Sonrió, un acontecimiento muy raro.
—Vale —dijo.
Me miró sin pestañear mientras le enseñaba a clavar la gamba en el anzuelo. Después, lo probó él, con mucha parsimonia y cuidado, empujando el anzuelo hasta que la punta asomó de nuevo. Miró el anzuelo, y después a mí. Yo asentí, y él volvió a mirar la gamba, y tocó el punto en que el anzuelo atravesaba la cáscara.
—Muy bien —dije—. Ahora lánzala al mar. —Me miró—. Es donde están los peces — expliqué.
Cody asintió, apuntó el extremo de la caña por encima de la borda y apretó el botón de su pequeño carrete Zebco para hundir el cebo en el agua. Yo le imité, y nos quedamos sentados, mecidos lentamente por las olas.
Miré a Cody pescar con feroz concentración. Tal vez era la combinación de mar adentro y un niño pequeño, pero no pude evitar pensar en Reiker. Aunque no podía investigarle, suponía que era culpable. Cuando se enterara de que MacGregor había desaparecido, ¿qué haría? Lo más probable era que le entrara el pánico y tratara de desaparecer. No obstante, cuanto más lo pensaba, más dudas me embargaban. Existe una reticencia humana natural a abandonar toda una vida y empezar en otro lugar. Tal vez se mostraría cauteloso durante un tiempo. En tal caso, yo podría ocupar mi tiempo en el nuevo fichaje de mi registro social un tanto exclusivo, quienquiera que hubiera creado el Vegetal Aullador de la calle 4 N.W., y el hecho de que sonara como un título de Sherlock Holmes no disminuía su urgencia. Tenía que neutralizar a Doakes como fuera. Como fuera, en algún momento, pronto, tenía que…
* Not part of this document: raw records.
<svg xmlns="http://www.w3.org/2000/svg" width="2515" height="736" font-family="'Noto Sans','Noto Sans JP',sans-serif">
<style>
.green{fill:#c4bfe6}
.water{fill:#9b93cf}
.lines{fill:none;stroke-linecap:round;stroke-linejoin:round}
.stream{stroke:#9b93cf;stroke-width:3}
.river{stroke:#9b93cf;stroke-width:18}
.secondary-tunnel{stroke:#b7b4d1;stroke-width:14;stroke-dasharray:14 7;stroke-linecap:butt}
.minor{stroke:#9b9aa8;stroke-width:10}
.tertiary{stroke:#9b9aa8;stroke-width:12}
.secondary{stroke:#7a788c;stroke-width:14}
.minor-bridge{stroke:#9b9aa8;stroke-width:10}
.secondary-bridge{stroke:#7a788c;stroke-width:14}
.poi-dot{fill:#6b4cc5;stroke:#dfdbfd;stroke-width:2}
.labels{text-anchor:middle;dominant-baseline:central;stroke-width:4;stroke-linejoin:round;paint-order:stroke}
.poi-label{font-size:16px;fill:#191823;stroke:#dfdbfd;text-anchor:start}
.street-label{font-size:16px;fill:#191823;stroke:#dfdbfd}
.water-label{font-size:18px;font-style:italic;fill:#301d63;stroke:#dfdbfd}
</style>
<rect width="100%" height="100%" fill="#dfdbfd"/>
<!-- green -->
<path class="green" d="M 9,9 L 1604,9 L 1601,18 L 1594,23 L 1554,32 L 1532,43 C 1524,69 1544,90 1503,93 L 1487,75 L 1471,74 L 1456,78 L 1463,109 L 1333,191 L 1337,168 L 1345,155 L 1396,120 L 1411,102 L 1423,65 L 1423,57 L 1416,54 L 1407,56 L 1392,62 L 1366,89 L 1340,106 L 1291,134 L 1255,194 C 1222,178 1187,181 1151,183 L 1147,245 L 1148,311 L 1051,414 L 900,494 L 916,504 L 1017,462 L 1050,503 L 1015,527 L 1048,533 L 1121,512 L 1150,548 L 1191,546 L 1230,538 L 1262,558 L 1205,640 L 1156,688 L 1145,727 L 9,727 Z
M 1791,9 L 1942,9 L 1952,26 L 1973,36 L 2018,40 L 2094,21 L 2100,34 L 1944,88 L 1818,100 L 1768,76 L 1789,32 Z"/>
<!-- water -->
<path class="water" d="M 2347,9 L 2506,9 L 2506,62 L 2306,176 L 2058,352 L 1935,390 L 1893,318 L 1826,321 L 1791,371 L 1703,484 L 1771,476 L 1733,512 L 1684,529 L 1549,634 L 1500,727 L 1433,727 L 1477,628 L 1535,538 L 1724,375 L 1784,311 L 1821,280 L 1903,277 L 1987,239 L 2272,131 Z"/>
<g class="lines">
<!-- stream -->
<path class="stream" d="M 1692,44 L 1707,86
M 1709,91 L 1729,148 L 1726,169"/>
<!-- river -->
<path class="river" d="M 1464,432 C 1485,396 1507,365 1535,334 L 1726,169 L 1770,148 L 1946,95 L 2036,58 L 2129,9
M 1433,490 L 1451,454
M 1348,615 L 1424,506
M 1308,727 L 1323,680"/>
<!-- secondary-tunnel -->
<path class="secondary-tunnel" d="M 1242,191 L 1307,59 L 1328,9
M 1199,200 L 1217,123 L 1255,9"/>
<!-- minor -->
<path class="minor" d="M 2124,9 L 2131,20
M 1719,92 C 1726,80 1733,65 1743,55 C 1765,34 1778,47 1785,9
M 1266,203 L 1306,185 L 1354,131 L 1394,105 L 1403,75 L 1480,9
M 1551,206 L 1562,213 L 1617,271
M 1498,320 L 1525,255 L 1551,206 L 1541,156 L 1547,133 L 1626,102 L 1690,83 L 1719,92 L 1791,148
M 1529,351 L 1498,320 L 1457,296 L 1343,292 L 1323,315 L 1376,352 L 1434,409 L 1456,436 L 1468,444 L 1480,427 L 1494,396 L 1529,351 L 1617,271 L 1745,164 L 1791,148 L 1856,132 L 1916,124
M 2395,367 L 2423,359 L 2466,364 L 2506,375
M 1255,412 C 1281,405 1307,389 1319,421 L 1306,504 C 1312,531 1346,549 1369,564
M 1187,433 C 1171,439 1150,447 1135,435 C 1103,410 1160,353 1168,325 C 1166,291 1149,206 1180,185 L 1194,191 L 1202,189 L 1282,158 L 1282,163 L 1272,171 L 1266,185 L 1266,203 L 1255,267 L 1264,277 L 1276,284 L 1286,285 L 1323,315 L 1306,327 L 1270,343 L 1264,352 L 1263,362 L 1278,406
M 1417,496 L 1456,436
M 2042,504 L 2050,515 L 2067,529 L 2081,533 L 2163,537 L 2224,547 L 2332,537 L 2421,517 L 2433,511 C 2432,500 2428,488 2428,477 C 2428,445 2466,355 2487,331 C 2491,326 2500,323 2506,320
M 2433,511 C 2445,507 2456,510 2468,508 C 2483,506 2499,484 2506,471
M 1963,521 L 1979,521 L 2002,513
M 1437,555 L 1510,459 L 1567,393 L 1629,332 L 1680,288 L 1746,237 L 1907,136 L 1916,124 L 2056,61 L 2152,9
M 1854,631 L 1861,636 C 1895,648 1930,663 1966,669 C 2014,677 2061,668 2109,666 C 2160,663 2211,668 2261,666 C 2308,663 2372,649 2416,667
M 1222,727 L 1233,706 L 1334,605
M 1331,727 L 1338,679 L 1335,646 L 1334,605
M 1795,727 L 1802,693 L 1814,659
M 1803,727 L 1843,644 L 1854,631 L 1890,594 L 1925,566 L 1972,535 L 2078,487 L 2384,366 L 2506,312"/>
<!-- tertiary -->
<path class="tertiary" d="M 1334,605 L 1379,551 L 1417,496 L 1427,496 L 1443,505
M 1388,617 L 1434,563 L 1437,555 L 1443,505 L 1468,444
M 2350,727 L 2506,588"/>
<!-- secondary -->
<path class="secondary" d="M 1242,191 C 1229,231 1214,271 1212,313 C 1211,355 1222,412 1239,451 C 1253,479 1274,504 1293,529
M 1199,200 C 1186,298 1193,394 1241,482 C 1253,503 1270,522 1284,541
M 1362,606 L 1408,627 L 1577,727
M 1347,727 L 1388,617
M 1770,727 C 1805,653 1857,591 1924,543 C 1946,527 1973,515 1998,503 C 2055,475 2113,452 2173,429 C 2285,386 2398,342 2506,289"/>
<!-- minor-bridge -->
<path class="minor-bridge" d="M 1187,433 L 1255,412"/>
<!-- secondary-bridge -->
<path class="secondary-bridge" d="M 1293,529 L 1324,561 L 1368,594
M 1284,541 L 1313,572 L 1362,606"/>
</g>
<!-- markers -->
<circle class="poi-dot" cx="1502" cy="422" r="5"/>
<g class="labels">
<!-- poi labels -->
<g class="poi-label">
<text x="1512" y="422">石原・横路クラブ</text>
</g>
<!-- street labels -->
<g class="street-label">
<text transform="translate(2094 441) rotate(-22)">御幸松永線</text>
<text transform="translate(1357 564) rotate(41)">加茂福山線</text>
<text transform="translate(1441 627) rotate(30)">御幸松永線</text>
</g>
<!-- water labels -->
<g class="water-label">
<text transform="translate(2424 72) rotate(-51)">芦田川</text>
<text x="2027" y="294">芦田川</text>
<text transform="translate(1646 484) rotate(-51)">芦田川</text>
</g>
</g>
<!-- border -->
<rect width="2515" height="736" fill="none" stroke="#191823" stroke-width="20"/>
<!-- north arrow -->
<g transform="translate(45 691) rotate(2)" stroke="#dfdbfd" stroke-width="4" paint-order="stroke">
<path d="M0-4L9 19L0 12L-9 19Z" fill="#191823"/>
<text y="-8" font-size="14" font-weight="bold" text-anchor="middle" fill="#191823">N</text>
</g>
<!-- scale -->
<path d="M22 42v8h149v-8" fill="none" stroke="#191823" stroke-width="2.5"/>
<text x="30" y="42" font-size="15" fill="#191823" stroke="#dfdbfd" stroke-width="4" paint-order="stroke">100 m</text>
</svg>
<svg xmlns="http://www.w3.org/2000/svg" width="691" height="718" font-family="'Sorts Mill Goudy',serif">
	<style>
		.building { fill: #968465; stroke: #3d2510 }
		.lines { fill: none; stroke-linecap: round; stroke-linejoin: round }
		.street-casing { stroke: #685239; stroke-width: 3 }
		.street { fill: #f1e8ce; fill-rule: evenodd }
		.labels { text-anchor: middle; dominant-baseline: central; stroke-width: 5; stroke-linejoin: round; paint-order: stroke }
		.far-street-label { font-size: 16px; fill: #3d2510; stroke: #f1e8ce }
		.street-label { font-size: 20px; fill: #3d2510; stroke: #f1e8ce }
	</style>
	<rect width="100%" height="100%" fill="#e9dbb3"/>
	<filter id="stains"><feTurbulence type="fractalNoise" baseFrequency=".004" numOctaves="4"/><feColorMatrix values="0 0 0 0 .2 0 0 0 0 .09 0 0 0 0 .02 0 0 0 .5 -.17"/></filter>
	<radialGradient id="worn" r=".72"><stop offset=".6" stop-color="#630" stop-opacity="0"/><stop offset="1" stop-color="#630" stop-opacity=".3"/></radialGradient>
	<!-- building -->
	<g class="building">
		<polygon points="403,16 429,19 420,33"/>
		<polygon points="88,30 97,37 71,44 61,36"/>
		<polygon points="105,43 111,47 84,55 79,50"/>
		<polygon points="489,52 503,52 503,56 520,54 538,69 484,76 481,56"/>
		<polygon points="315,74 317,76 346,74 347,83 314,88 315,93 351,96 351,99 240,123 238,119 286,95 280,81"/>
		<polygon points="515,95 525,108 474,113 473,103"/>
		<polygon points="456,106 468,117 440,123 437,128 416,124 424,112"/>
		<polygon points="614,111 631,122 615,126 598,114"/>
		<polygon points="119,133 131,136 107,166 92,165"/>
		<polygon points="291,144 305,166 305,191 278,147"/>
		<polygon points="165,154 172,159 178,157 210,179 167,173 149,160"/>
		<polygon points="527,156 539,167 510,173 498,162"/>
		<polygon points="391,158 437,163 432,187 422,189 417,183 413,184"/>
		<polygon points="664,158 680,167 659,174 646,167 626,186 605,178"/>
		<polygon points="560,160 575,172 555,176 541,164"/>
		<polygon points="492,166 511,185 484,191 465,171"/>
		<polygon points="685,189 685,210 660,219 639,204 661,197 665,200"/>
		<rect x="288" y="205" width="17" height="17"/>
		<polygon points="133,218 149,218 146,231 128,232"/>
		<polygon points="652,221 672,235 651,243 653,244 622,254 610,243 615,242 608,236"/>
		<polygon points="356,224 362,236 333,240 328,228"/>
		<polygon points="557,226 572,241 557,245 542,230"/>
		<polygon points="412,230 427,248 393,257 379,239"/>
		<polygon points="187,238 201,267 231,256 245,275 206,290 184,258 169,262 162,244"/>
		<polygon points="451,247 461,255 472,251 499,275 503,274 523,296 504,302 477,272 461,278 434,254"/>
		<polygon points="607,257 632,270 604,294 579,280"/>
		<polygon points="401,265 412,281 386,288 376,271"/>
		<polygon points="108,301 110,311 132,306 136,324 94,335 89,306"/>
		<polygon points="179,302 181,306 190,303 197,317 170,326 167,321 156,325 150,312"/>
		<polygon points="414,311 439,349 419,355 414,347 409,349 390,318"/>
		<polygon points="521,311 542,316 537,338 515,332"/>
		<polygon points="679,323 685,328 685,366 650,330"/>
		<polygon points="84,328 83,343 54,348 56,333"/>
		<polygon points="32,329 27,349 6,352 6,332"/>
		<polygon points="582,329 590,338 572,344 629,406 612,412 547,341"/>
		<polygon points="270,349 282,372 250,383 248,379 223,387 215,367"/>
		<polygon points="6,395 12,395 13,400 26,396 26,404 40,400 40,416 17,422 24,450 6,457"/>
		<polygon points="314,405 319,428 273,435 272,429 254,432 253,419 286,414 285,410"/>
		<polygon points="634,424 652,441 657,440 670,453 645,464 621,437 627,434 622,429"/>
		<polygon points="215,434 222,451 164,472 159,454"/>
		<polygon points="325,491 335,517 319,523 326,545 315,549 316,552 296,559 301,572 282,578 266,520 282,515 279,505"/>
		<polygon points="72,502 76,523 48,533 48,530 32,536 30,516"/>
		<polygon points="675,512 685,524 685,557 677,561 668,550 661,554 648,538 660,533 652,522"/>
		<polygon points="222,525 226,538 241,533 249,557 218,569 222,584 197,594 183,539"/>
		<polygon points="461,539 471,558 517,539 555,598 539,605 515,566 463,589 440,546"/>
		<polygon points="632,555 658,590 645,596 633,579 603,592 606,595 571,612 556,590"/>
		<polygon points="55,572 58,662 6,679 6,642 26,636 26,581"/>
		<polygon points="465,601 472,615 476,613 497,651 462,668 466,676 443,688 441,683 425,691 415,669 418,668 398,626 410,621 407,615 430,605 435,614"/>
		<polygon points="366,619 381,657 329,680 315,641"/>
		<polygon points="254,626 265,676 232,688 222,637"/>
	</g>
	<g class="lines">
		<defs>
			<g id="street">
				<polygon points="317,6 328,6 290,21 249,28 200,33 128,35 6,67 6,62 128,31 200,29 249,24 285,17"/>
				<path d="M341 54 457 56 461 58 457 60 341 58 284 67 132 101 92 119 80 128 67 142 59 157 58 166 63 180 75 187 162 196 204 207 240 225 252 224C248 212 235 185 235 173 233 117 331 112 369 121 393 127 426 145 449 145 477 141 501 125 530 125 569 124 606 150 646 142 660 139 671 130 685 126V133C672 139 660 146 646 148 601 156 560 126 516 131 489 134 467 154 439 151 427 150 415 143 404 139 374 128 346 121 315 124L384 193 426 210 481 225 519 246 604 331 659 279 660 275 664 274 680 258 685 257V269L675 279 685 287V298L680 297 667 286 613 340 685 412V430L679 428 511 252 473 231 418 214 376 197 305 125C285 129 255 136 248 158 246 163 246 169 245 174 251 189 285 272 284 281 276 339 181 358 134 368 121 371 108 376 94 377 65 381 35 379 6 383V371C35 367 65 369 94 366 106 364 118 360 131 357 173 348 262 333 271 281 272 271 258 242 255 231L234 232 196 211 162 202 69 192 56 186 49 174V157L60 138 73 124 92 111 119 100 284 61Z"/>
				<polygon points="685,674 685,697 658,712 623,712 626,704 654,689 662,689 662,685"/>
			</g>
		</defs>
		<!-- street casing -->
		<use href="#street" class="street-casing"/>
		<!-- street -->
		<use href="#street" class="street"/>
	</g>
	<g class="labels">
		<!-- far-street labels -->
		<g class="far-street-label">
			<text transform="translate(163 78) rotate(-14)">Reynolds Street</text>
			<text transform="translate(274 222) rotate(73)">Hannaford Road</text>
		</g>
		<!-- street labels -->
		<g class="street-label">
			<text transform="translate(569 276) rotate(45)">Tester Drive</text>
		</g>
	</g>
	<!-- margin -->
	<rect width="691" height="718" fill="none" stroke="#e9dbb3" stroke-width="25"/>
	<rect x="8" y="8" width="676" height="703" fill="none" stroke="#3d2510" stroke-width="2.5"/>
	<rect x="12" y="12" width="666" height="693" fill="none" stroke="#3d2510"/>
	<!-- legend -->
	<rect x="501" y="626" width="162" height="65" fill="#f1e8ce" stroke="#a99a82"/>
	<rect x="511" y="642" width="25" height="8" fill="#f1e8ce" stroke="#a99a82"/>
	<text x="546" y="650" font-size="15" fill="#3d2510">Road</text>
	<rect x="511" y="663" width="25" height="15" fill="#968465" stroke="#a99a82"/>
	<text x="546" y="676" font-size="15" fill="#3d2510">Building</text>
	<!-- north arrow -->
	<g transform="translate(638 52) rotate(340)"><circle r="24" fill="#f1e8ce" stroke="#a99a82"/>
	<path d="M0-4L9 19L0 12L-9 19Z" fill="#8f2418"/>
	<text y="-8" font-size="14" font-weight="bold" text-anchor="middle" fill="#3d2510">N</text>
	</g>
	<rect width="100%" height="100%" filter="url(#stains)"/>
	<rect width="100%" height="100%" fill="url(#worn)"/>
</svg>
—¿Vas a ser mi papá? —preguntó de repente Cody.
Por suerte, no tenía nada en la boca con lo que pudiera atragantarme, pero por un momento experimenté la sensación de que había algo en mi garganta, del tamaño aproximado de un pavo de Acción de Gracias. Cuando pude respirar de nuevo, logré tartamudear:
—¿Por qué lo preguntas?
Cody seguía contemplando la punta de su caña.